Chapter 4
I still remember my second year with Dominic. A severe flu epidemic swept through Westbrook with a three percent mortality rate.
I caught it immediately due to my weak immune system. Then, at my request and to protect others from infection, the school doctor had placed me in isolation.
My eyes burned from the fever, making everything blurry. So I thought I was dreaming when I saw Dominic's face hovering above me.
I clutched his hand and called to him with my raspy voice. "Dominic, I've missed you so much. Am I going to die without seeing you again?"
I could only stay conscious for a few minutes each day. Dominic had never cried in front of me before. That day, though, he sobbed uncontrollably.
This troublemaker had somehow found connections to get hired as a security guard at the school. He'd worked his way from Building A to Building C before finally finding me.
I called Dominic an idiot for risking his life to care for someone as contagious as me. Even so, he wouldn't listen and slipped a silver bracelet onto my wrist.
He said, "Happy birthday, Violet."
We were both dirt poor back then. We'd stare longingly at even a simple silver ring in a shop window, unable to afford it.
I thought I wouldn't live to see another spring. But on the day Dominic wished me happy birthday, dogwood blossoms drifted past my isolation room window.
Later, I learned that the silver bracelet had been made by melting down Dominic's childhood lucky charm—a silver medallion his grandmother had given him for protection.
Dominic had said, "Violet, I'm tough, so I can take whatever life throws at me. Your only job is to live safely and happily."
That bracelet had dangled from my wrist for nine years. It was young Dominic's mark of ownership.
Back then, I truly believed Dominic and I would last forever. Now, he had become to me like this ill-fitting bracelet.
I bit down hard on my lip, tugging forcefully at the bracelet until my wrist turned angry red.
Dominic anxiously crushed his cigarette.
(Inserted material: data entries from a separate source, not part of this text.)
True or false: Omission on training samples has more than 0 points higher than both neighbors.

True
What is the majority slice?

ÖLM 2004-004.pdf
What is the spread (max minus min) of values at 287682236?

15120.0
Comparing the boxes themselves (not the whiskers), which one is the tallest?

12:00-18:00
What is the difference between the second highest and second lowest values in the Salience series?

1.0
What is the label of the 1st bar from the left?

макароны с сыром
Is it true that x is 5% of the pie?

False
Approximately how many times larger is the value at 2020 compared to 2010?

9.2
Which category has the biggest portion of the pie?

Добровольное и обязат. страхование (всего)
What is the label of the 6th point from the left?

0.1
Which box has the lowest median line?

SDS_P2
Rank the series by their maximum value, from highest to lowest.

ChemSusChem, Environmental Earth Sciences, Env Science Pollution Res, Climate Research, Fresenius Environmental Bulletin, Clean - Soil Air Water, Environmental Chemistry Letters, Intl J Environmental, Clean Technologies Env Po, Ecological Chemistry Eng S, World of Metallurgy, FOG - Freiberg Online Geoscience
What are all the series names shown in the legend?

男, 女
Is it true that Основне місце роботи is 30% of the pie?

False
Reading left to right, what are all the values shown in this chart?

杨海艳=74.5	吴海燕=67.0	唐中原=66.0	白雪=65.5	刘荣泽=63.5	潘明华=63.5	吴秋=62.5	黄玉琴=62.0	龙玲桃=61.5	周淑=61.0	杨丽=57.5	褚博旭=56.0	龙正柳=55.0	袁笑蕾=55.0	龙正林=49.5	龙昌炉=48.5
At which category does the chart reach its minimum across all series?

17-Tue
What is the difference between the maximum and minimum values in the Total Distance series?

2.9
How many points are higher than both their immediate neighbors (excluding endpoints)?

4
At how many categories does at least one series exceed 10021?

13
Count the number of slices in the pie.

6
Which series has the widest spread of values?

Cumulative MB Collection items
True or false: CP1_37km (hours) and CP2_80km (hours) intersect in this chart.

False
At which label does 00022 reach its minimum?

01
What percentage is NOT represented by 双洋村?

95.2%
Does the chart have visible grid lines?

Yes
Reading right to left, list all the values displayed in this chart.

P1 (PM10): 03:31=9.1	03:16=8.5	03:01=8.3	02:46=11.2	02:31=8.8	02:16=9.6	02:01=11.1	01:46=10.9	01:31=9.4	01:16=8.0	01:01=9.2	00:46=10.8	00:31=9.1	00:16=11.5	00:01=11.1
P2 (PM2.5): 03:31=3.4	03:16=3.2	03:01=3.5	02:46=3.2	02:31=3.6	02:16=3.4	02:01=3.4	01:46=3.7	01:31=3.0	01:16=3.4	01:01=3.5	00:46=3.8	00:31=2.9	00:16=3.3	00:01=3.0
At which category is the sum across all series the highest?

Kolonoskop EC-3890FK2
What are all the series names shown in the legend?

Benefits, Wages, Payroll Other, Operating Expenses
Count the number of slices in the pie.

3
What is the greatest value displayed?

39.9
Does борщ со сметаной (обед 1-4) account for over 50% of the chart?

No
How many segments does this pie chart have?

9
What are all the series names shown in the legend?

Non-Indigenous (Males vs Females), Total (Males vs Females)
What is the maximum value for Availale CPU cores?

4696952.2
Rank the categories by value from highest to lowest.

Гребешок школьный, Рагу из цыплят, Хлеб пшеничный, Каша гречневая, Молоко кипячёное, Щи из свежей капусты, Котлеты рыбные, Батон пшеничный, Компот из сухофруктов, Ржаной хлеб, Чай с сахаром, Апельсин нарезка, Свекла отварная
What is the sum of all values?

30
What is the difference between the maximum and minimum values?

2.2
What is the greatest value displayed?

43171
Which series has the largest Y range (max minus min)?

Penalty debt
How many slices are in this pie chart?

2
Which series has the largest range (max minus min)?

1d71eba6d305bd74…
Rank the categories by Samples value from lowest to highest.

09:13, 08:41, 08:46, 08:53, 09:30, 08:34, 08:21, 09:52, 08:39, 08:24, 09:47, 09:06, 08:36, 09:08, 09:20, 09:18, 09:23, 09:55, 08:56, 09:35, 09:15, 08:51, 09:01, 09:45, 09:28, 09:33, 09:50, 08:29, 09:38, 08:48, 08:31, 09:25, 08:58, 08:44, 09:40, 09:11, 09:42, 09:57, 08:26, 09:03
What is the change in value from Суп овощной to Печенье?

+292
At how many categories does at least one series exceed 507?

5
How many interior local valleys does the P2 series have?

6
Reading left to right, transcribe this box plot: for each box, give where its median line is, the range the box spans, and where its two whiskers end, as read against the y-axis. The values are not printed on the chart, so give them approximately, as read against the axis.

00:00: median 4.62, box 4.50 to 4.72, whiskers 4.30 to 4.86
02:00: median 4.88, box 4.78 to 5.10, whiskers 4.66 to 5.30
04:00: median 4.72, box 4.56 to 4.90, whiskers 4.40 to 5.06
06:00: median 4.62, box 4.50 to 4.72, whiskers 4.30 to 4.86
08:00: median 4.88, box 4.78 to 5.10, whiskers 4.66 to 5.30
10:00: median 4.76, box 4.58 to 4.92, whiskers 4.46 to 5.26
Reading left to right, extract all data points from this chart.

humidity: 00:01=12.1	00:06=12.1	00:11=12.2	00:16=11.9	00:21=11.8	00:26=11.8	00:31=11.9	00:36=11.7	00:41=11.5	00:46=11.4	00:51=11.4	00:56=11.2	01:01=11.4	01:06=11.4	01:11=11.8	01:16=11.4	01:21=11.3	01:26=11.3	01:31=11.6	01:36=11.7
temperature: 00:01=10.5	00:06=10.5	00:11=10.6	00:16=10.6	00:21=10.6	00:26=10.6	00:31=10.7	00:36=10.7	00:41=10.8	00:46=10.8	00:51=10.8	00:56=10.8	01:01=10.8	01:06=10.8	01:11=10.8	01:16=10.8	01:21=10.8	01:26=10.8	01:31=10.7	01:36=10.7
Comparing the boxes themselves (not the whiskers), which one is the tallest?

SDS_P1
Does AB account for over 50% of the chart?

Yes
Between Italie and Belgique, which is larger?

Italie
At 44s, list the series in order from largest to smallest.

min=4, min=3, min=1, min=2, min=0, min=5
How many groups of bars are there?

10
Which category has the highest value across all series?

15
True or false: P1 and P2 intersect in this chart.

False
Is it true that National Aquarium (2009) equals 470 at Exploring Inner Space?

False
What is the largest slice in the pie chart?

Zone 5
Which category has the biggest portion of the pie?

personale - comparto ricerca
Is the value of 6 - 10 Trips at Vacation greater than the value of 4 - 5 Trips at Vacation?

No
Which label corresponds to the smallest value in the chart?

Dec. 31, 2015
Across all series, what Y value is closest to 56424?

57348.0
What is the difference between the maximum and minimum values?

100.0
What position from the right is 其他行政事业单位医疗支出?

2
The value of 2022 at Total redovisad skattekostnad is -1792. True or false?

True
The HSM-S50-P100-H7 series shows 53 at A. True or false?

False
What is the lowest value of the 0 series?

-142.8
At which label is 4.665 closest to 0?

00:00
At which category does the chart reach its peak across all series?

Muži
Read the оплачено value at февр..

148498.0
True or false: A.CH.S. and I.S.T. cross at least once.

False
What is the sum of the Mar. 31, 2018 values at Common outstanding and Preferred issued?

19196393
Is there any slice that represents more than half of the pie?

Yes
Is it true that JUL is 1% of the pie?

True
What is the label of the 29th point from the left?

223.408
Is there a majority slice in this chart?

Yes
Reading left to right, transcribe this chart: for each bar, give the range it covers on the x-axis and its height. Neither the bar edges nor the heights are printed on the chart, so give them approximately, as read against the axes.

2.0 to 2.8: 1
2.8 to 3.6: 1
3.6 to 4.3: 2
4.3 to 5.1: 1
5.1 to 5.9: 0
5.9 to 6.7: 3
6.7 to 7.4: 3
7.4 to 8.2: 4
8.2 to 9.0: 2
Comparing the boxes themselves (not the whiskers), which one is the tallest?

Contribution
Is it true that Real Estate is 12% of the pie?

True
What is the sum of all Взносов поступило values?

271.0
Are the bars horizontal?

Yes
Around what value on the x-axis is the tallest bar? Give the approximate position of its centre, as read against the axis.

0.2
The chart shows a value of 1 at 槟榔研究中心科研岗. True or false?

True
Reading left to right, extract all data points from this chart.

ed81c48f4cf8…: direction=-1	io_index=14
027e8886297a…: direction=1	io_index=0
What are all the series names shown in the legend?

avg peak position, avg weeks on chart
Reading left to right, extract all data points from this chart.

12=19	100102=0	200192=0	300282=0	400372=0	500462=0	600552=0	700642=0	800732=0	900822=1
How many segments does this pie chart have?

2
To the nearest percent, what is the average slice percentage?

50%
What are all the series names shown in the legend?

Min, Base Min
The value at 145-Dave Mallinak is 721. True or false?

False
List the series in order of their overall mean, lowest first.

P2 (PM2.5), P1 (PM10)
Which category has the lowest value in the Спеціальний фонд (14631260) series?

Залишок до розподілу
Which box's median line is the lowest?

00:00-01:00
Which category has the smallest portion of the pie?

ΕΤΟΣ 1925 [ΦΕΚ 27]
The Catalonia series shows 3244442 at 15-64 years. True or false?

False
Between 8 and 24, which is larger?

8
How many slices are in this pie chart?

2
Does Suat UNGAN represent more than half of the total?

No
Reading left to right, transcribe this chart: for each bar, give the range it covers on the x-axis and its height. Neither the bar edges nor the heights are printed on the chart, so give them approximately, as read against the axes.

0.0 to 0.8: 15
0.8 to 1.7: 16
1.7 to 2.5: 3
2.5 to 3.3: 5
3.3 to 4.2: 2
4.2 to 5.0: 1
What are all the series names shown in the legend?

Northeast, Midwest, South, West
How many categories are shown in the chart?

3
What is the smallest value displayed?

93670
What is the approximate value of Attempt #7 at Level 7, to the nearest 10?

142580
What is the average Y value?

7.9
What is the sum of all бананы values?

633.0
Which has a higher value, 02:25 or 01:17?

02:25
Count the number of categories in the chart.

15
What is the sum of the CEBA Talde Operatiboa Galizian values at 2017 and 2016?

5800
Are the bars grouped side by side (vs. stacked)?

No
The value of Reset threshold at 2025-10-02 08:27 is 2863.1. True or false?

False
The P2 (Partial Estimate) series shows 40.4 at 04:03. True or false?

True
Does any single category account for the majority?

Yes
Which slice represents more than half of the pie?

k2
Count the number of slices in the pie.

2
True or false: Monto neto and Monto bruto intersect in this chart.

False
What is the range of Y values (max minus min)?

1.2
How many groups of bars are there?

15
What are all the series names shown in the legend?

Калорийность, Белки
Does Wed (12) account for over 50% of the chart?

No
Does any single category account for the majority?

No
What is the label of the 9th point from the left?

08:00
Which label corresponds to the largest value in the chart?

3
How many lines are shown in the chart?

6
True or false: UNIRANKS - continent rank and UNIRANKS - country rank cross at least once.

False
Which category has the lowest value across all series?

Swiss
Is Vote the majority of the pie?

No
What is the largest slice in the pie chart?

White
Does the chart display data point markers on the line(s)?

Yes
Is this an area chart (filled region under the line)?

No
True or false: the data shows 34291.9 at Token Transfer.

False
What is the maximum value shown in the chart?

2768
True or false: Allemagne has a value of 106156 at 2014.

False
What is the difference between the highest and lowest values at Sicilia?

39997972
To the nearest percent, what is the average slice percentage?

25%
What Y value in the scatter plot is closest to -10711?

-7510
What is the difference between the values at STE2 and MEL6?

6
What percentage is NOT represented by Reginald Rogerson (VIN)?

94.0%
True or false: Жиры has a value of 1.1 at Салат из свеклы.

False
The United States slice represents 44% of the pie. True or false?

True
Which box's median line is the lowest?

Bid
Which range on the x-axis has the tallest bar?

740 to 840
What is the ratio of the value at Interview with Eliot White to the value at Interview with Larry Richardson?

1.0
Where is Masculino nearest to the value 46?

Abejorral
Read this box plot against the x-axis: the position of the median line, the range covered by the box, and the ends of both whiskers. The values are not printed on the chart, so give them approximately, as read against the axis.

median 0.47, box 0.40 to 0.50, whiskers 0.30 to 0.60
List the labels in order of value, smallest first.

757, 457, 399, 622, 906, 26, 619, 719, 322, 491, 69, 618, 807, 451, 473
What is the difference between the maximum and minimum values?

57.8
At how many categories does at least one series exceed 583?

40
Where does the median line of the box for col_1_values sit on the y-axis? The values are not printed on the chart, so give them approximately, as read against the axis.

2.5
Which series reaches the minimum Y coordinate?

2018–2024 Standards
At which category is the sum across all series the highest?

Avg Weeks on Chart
His eyes turned bloodshot as he shouted, "Violet, what the hell are you doing?"
I frowned, my eyes brimming with tears I refused to shed.
Wasn't it Dominic who had asked me to name the price for my ten years? I'd named it, but now he couldn't bear the cost.
"Dominic, let's just pretend we…"
"Don't say it!"
He lunged forward to silence me, but Lily accidentally tripped him.
I finished with a faint smile and a single tear rolling down my cheek, "Never met."
As I said this, I tossed the broken bracelet into the ornamental fish pond outside the door. The surface erupted with ripples for a moment as startled fish darted through the green water.
Dominic rushed to the pond. He fell to his knees on the wet ground, frantically searching but finding nothing.
Watching his desperation, I struggled to suppress the urge to plunge into the pond after the bracelet, my chest tight with conflicting emotions.
What even was this? Did some part of his heart still belong to me?
The ten years with Dominic flashed before my eyes like scenes from a spinning carousel. My heart ached so deeply that I felt numb, and even breathing became difficult.
Perhaps it was barely worth it if this pain was the price for that "happy birthday" from so long ago. But Dominic and I, no matter how hard it was to let go of our past, would have no future together.
A light drizzle fell from the sky. Walking into the rain, I felt like half my soul had been torn away.
Dominic carried an umbrella when he came after me. The smell of cigarettes clung to him, and his hand gripping my shoulder couldn't be pushed away.
"Violet, let me take you home."
I didn't turn around, but Lily splashed through a shallow puddle toward us. Her bangs were wet and clinging to her pale, fragile face. She looked utterly pitiful.
"Dominic, are you going to leave me here all alone?"